Рудольф был скуп на слова, новостей не пересказывал. Про житье-бытье он вообще ничего не мог сказать. Покопавшись в мешке, он выуживал из него каннель, проходил по струнам для проверки, настроечным ключом поправлял немного тут, немного там. Подсовывал под струны специальные лаконичные „ноты“, давал сестрам листок со словами песни и... лилась музыка с песней. Это были позаимствованные у молдаван русскоязычные песни хвалы Иегове, и другие. Спев минорные, заунывные песни, он перестраивал две струны и брался за мажорные, более веселые. Среди них были давно знакомые эстонские песни, как например Лес зашумел, Лодочник озера Вильянди и т. п. В течение последнего года нашей жизни в Сибири он посетил нас снова, на сей раз в деревне Маскали.

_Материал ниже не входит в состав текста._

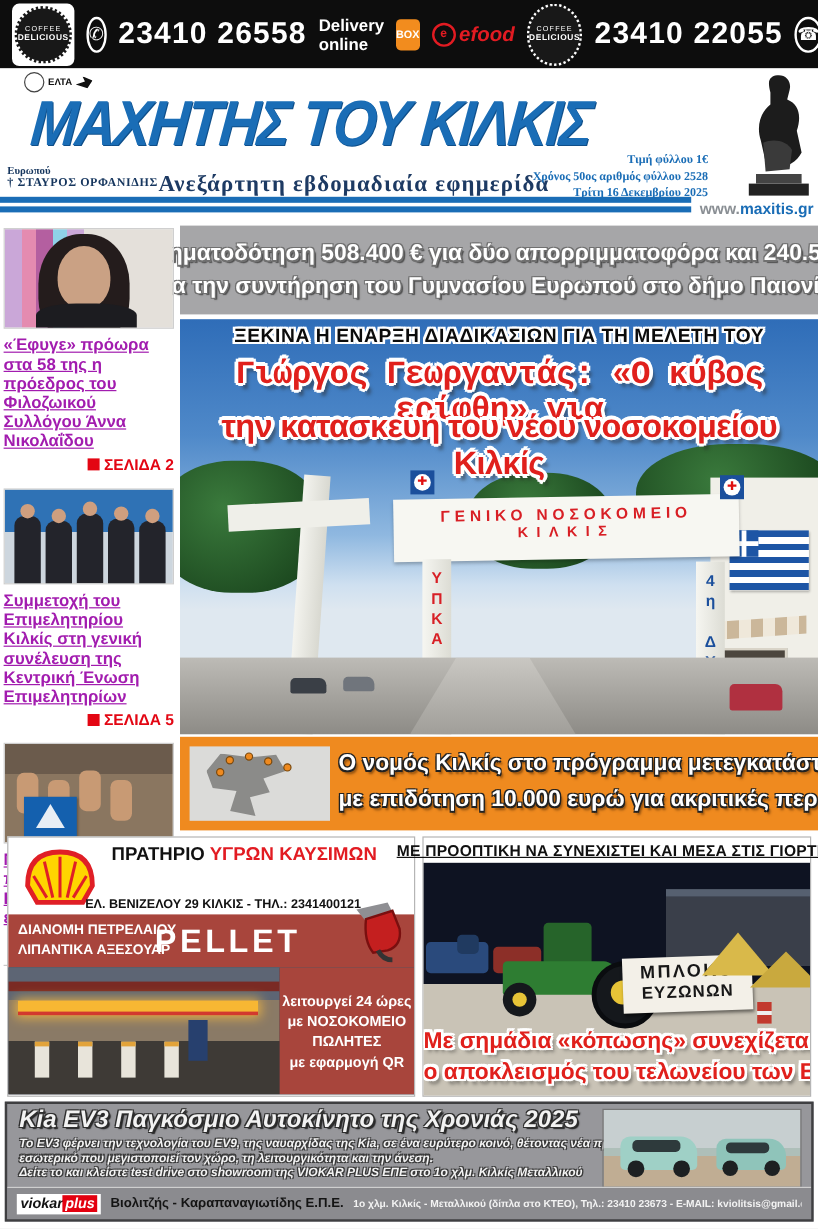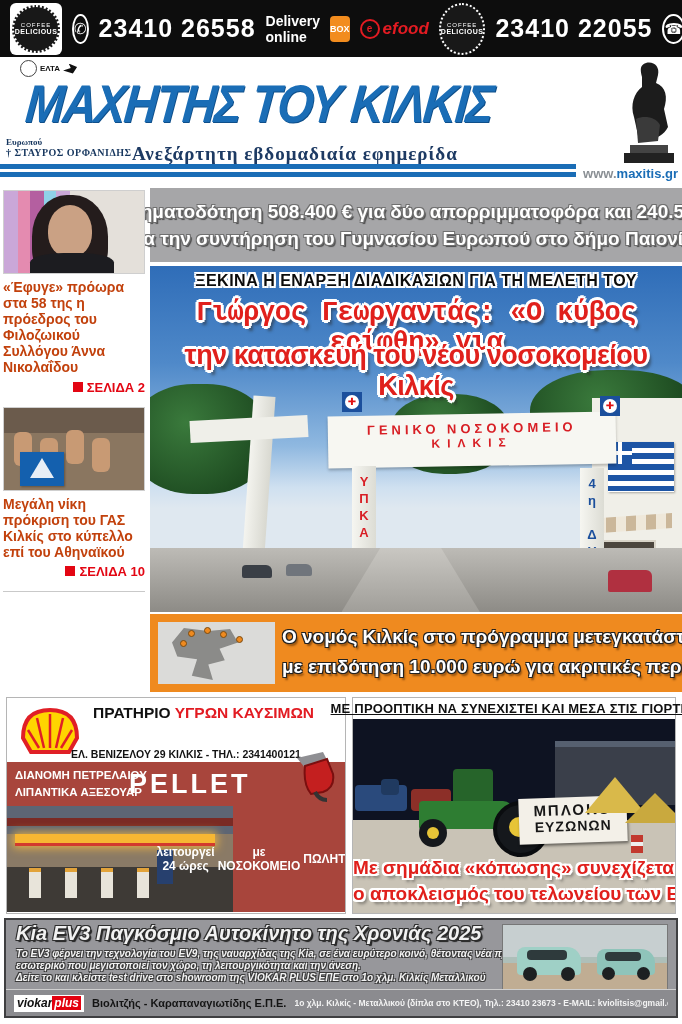--- a/index.html
+++ b/index.html
@@ -46,21 +46,21 @@
   .site .w{color:#8a8f94;} .site .d{color:#1a6db6;}
   
   .gray-banner{position:absolute;left:150px;top:188px;width:532px;height:74px;background:#a6a6a8;
                display:flex;flex-direction:column;align-items:center;justify-content:center;gap:5px;}
   .gray-banner div{color:#fff;font-weight:800;font-size:19px;white-space:nowrap;
      text-shadow:-1px -1px 0 #707070,1px -1px 0 #707070,-1px 1px 0 #707070,1px 1px 0 #707070,2px 2px 1px #4c4c4c;}
   
   .sidebar{position:absolute;left:0;top:188px;width:148px;height:506px;padding:2px 3px 0 3px;box-sizing:border-box;}
   .sb-item{margin-bottom:12px;}
   .sb-photo{width:142px;border:1px solid #cfcfcf;box-sizing:border-box;}
-  .sb-cap{font-size:14px;font-weight:bold;color:#c2410c;line-height:1.15;margin-top:5px;}
+  .sb-cap{font-size:14px;font-weight:bold;color:#a21caf;line-height:1.15;margin-top:5px;text-decoration:underline;}
   .sb-page{display:flex;align-items:center;justify-content:flex-end;gap:4px;margin-top:4px;
            color:#e30613;font-weight:bold;font-size:13px;}
   .red-sq{width:10px;height:10px;background:#e30613;display:inline-block;}
   
   .ph1{height:84px;background:
       linear-gradient(90deg,#caa7d8 0 14px,#e48bb0 14px 26px,#b45fa0 26px 40px,#8fd1e8 40px 52px,#caa7d8 52px 66px,#e4e0da 66px 100%);position:relative;overflow:hidden;}
   .ph1 .hair{position:absolute;left:28px;top:4px;width:76px;height:90px;background:#241c1c;border-radius:46% 46% 40% 40%;}
   .ph1 .face{position:absolute;left:44px;top:14px;width:44px;height:52px;background:#caa184;border-radius:50% 50% 45% 45%;}
   .ph1 .torso{position:absolute;left:26px;top:62px;width:84px;height:24px;background:#1c1c20;border-radius:40% 40% 0 0;}
   .ph2{height:80px;background:linear-gradient(180deg,#2f72b5 0 45%,#cdd6de 45% 100%);position:relative;overflow:hidden;}
@@ -132,21 +132,21 @@
   .nozzle{position:absolute;right:4px;top:-14px;}
   .shell-photo{position:relative;height:106px;background:#2e3440;overflow:hidden;}
   .sp-img{position:absolute;left:0;top:0;width:226px;height:100%;
       background:linear-gradient(180deg,#5d6574 0 26%,#8a7a66 26% 58%,#3e3a36 58% 100%);}
   .sp-canopy{position:absolute;left:8px;top:28px;width:200px;height:9px;background:#f7b733;border-bottom:3px solid #d23a2e;
              box-shadow:0 0 10px 2px rgba(255,190,60,.8);}
   .sp-roof{position:absolute;left:0px;top:12px;width:226px;height:8px;background:#7a2a24;}
   .sp-pump{position:absolute;bottom:14px;width:12px;height:26px;background:#e8e4da;border-top:4px solid #e2a33a;}
   .sp-sign{position:absolute;left:150px;top:44px;width:16px;height:34px;background:#27406e;}
   .sp-red{position:absolute;right:0;top:0;width:112px;height:100%;background:#a8453c;color:#fff;
-          display:flex;flex-direction:row;align-items:center;justify-content:center;gap:3px;
+          display:flex;flex-direction:column;align-items:center;justify-content:center;gap:3px;
           font-size:12px;font-weight:700;text-align:center;}
   .tractor-ad{position:absolute;left:352px;top:697px;width:324px;height:217px;border:1px solid #b5b5b5;
               box-sizing:border-box;background:#fff;}
   .tr-kicker{height:21px;display:flex;align-items:center;justify-content:center;font-size:13px;font-weight:900;
              color:#101010;text-decoration:underline;letter-spacing:.2px;white-space:nowrap;}
   .tr-photo{position:relative;height:194px;background:linear-gradient(180deg,#0e1322 0 52%,#c9c3b6 52% 100%);overflow:hidden;}
   .tr-bldg{position:absolute;right:0;top:22px;width:120px;height:58px;background:#3a3f4a;
            border-top:6px solid #566070;}
   .tr-sil{position:absolute;border-radius:4px;}
   .big-tractor{position:absolute;left:56px;top:48px;width:150px;height:86px;}
@@ -219,20 +219,25 @@
       <span class="ecirc"></span>
       <span class="etxt">ΕΛΤΑ</span>
       <span class="ebird"></span>
     </div>
     <h1 class="np-title">ΜΑΧΗΤΗΣ ΤΟΥ ΚΙΛΚΙΣ</h1>
     <div class="founder">
       <div class="f1">Ευρωπού</div>
       <div class="f2">† ΣΤΑΥΡΟΣ ΟΡΦΑΝΙΔΗΣ</div>
     </div>
     <div class="subtitle">Ανεξάρτητη εβδομαδιαία εφημερίδα</div>
+    <div class="issue-info">
+      <div>Τιμή φύλλου 1€</div>
+      <div>Χρόνος 50ος αριθμός φύλλου 2528</div>
+      <div>Τρίτη 16 Δεκεμβρίου 2025</div>
+    </div>
     <div class="statue">
       <svg width="64" height="112" viewBox="0 0 64 112">
         <rect x="8" y="96" width="50" height="10" fill="#222"></rect>
         <rect x="14" y="88" width="38" height="8" fill="#444"></rect>
         <path d="M30 6 C38 4 44 10 42 18 L40 26 C50 30 52 40 48 52 L52 70 C46 82 30 86 22 78 L18 60 C14 48 18 36 26 30 L26 20 C24 12 24 8 30 6 Z" fill="#1c1c1c"></path>
         <path d="M20 62 C28 58 40 60 44 68 L42 84 L22 86 Z" fill="#3a3a3a"></path>
       </svg>
     </div>
     <div class="rules">
       <div class="bars">
@@ -254,20 +259,34 @@
     <div class="sb-item">
       <div class="sb-photo ph1">
         <div class="hair"></div>
           <div class="face"></div>
           <div class="torso"></div>
       </div>
       <div class="sb-cap">«Έφυγε» πρόωρα στα 58 της η πρόεδρος του Φιλοζωικού Συλλόγου Άννα Νικολαΐδου</div>
       <div class="sb-page">
         <span class="red-sq"></span>
         <span>ΣΕΛΙΔΑ 2</span>
+      </div>
+    </div>
+    <div class="sb-item">
+      <div class="sb-photo ph2">
+        <div class="man" style="left:8px;"></div>
+          <div class="man" style="left:34px;top:26px;"></div>
+        <div class="man" style="left:60px;top:20px;"></div>
+          <div class="man" style="left:86px;top:24px;"></div>
+        <div class="man" style="left:112px;top:26px;"></div>
+      </div>
+      <div class="sb-cap">Συμμετοχή του Επιμελητηρίου Κιλκίς στη γενική συνέλευση της Κεντρική Ένωση Επιμελητηρίων</div>
+      <div class="sb-page">
+        <span class="red-sq"></span>
+        <span>ΣΕΛΙΔΑ 5</span>
       </div>
     </div>
     <div class="sb-item">
       <div class="sb-photo ph3">
         <div class="pl" style="left:10px;top:24px;"></div>
           <div class="pl" style="left:36px;top:30px;"></div>
         <div class="pl" style="left:62px;top:22px;"></div>
           <div class="pl" style="left:88px;top:30px;"></div>
         <div class="flag"></div>
       </div>

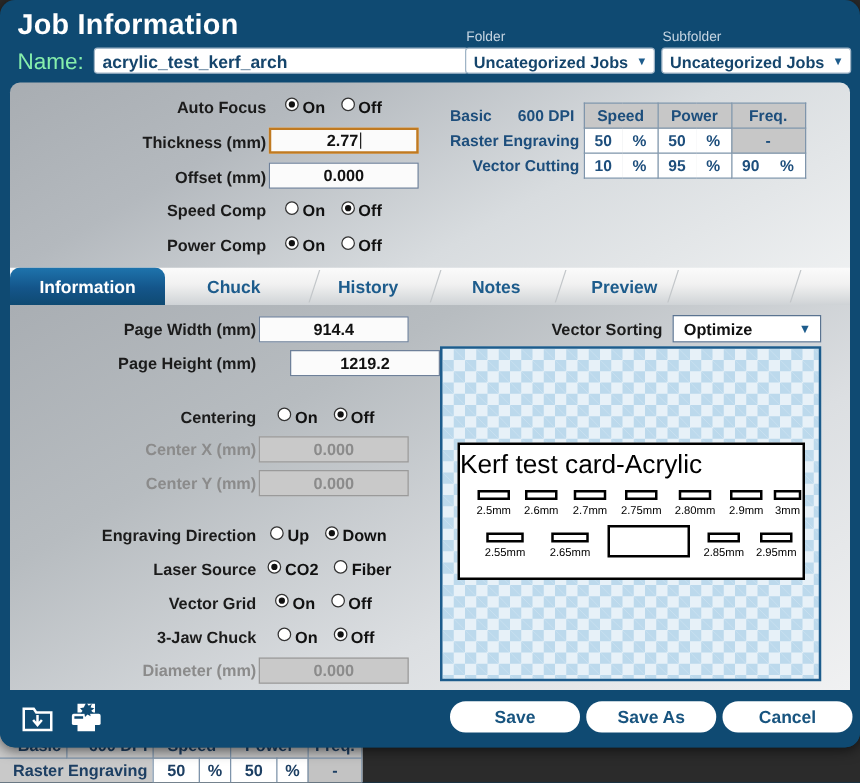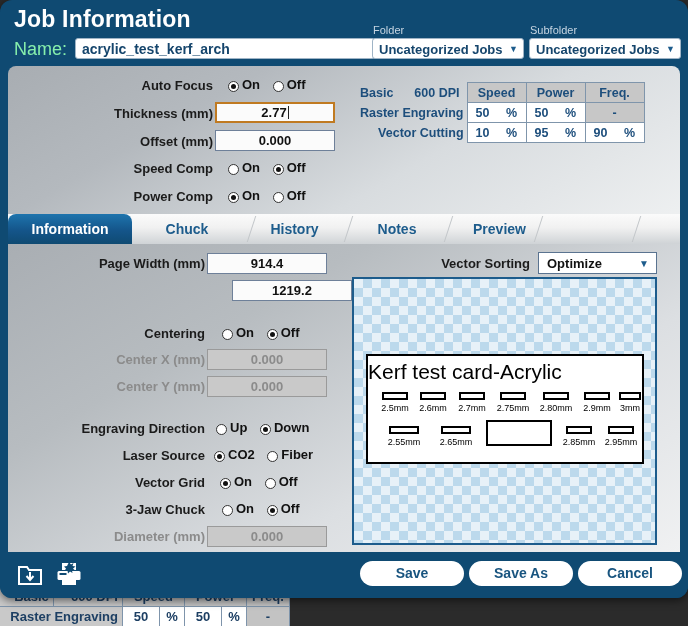--- a/index.html
+++ b/index.html
@@ -73,21 +73,21 @@
   .tbox{
     position:absolute;height:21px;background:#fbfbfb;
     border:1px solid #6e8099;color:#111;font-size:13px;font-weight:bold;
     text-align:center;line-height:20px;box-sizing:border-box;
   }
   .tbox.focus{border:2px solid #c07a21;line-height:18px;}
   .tbox.disabled{background:#c9c9c9;border:1px solid #9a9a9a;color:#8b8b8b;}
   .caret{display:inline-block;width:1px;height:13px;background:#222;
          vertical-align:-2px;margin-left:1px;}
   .radios{position:absolute;font-size:13px;font-weight:bold;color:#111;white-space:nowrap;}
-  .rad{display:inline-flex;align-items:flex-end;margin-right:9px;}
+  .rad{display:inline-flex;align-items:flex-start;margin-right:9px;}
   .rad:last-child{margin-right:0;}
   .dot{
     width:11px;height:11px;border-radius:50%;
     border:1.5px solid #333;background:#fff;margin-right:3px;
     box-sizing:border-box;position:relative;flex:none;
   }
   .dot.on::after{
     content:"";position:absolute;left:2px;top:2px;width:5px;height:5px;
     border-radius:50%;background:#111;
   }
@@ -314,20 +314,21 @@
       <div class="tab" style="left:234px;width:105px;">History</div>
       <div class="tab" style="left:339px;width:100px;">Notes</div>
       <div class="tab" style="left:439px;width:105px;">Preview</div>
     </div>
 
     <div class="body-panel"></div>
 
     <div class="row-label" style="left:20px;top:256px;width:185px;">Page Width (mm)</div>
     <div class="tbox" style="left:207px;top:253px;width:120px;">914.4</div>
 
+    <div class="row-label" style="left:20px;top:283px;width:185px;">Page Height (mm)</div>
     <div class="tbox" style="left:207px;top:280px;width:120px;margin-left:25px;">1219.2</div>
 
     <div class="row-label" style="left:20px;top:326px;width:185px;">Centering</div>
     <div class="radios" style="left:222px;top:325px;">
       <span class="rad">
           <span class="dot"></span>
           <span>On</span>
         </span>
       <span class="rad">
           <span class="dot on"></span>

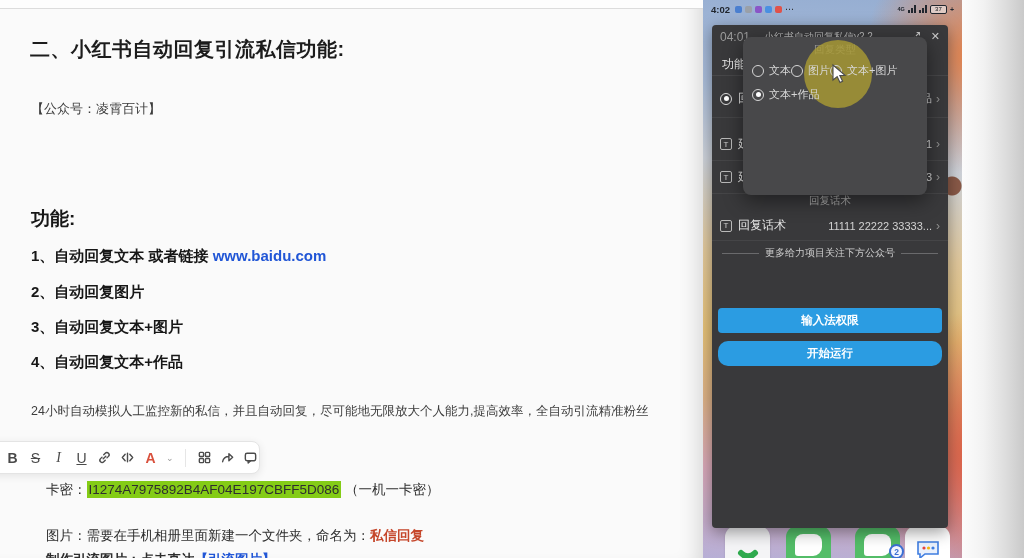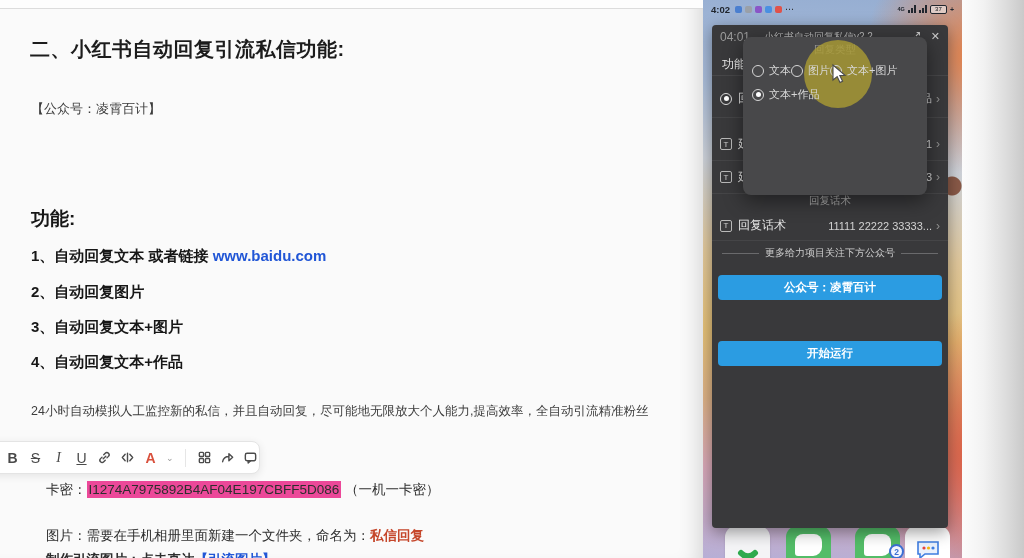--- a/index.html
+++ b/index.html
@@ -27,21 +27,21 @@
   .tb.b { font-weight:bold; }
   .tb.s { text-decoration:line-through; }
   .tb.i { font-family:"Liberation Serif","DejaVu Serif",serif; font-style:italic; }
   .tb.u { text-decoration:underline; }
   .tb.color-a { color:#d9513d; font-weight:bold; }
   .tb svg { stroke:#4c4c4c; fill:none; stroke-width:1.5; stroke-linecap:round; stroke-linejoin:round; }
   .tb-chev { width:8px; height:20px; display:flex; align-items:center; color:#9a9a9a; font-size:9px; cursor:pointer; }
   .tb-sep { width:1px; height:18px; background:#e6e6e6; margin:0 3px; flex:0 0 auto; }
 
   .doc-key { position:absolute; left:46px; top:481px; font-size:13.5px; color:#2e2e2e; }
-  .doc-key .hl { background:#ec4899; padding:1px 2px; }
+  .doc-key .hl { background:#84cc16; padding:1px 2px; }
   .doc-img-note { position:absolute; left:46px; top:527px; font-size:13.5px; color:#2e2e2e; }
   .doc-img-note .red { color:#c5462a; font-weight:bold; }
   .doc-cutoff { position:absolute; left:46px; top:551px; font-size:13.5px; color:#2e2e2e; font-weight:bold; }
   .doc-cutoff .blue { color:#2156d6; }
 
   
   .right-bg { position:absolute; left:962px; top:0; width:62px; height:558px;
               background:linear-gradient(90deg,#fcfcfc 0%,#f2f2f2 35%,#dcdcdc 72%,#c9c9c9 100%); }
 
   
@@ -93,21 +93,21 @@
            display:flex; align-items:center; justify-content:center; flex:0 0 auto; }
 
   .sect-head { position:absolute; left:0; right:0; top:169px; text-align:center; font-size:10.5px; color:#ababab; }
 
   .promo { position:absolute; left:10px; right:10px; top:218px; height:20px; display:flex; align-items:center; gap:6px; }
   .promo .line { flex:1; height:1px; background:#6a6a6c; }
   .promo .txt { font-size:10px; color:#cecece; white-space:nowrap; }
 
   .btn { position:absolute; left:6px; width:224px; height:25px; background:#2b9ce2; border-radius:4px;
          display:flex; align-items:center; justify-content:center; color:#ffffff; font-size:11.5px; font-weight:bold; cursor:pointer; }
-  .btn1 { top:250px; } .btn2 { top:283px; } .btn3 { top:316px; }
+  .btn1 { top:250px; } .btn2 { top:283px; } .btn3 { top:316px;border-radius:10px; }
 
   .dialog { position:absolute; left:31px; top:12px; width:184px; height:158px; background:#48484a;
             border-radius:8px; box-shadow:0 6px 20px rgba(0,0,0,.45); z-index:3; }
   .dlg-title { position:absolute; left:0; right:0; top:6px; text-align:center; font-size:10.5px; color:#9d9d9d; }
   .dlg-row1 { position:absolute; left:9px; top:26px; display:flex; align-items:center; z-index:2; }
   .dlg-row2 { position:absolute; left:9px; top:50px; display:flex; align-items:center; gap:5px; z-index:2; }
   .dlg-opt { display:flex; align-items:center; gap:5px; cursor:pointer; }
   .dlg-opt .radio { border-color:#d6d6d6; }
   .dlg-opt span { font-size:11px; color:#d8d8d8; }
   .cursor-glow { position:absolute; left:61px; top:3px; width:68px; height:68px; border-radius:50%;
@@ -296,21 +296,21 @@
       <span class="val">11111 22222 33333...</span>
       <span class="chev">›</span>
     </div>
 
     <div class="promo">
       <span class="line"></span>
       <span class="txt">更多给力项目关注下方公众号</span>
       <span class="line"></span>
     </div>
 
-    <div class="btn btn1">公众号：凌霄百计</div>
+    <div class="btn btn2">输入法权限</div>
     <div class="btn btn3">开始运行</div>
 
     <div class="dialog">
       <div class="dlg-title">回复类型</div>
       <div class="cursor-glow"></div>
       <div class="dlg-row1">
         <span class="dlg-opt">
           <span class="radio"></span>
           <span>文本</span>
         </span>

Рудольф был садоводом-любителем и хорошо разбирался в разных растениях. Возвращаясь домой, он прихватил из Сибири ряд саженцев и семян, неизвестных в Эстонии. Некоторые из них отсутствовали даже в Тартуском университетском ботаническом саду. На них он выменял интересующие его растения из сада.

Годы спустя после возвращения он неожиданно зашел к нам во двор, в Карилатси, где мы с семьей жили. Он не ехал автобусами, а обулся в добротные походные ботинки, напялил на спину рюкзак и – подобно сибирякам – прошагав километров 50, оказался у нас в бодром и приподнятом настроении. Как и прежде – он первым делом выудил из рюкзака каннель и заиграл. После оставил в подарок домашнего меду и бутылку вина из... собственного винограда. Лишь десятилетиями позже я услышал о морозостойких сортах винограда, рекомендованных к выращиванию даже в холодной Эстонии, ради интереса и разнообразия. А для лечения хворей и ран он оставил баночку сока алоэ. Таким вот приятным человеком был ныне давно покойный брат Рудольф Ирс из Валгута.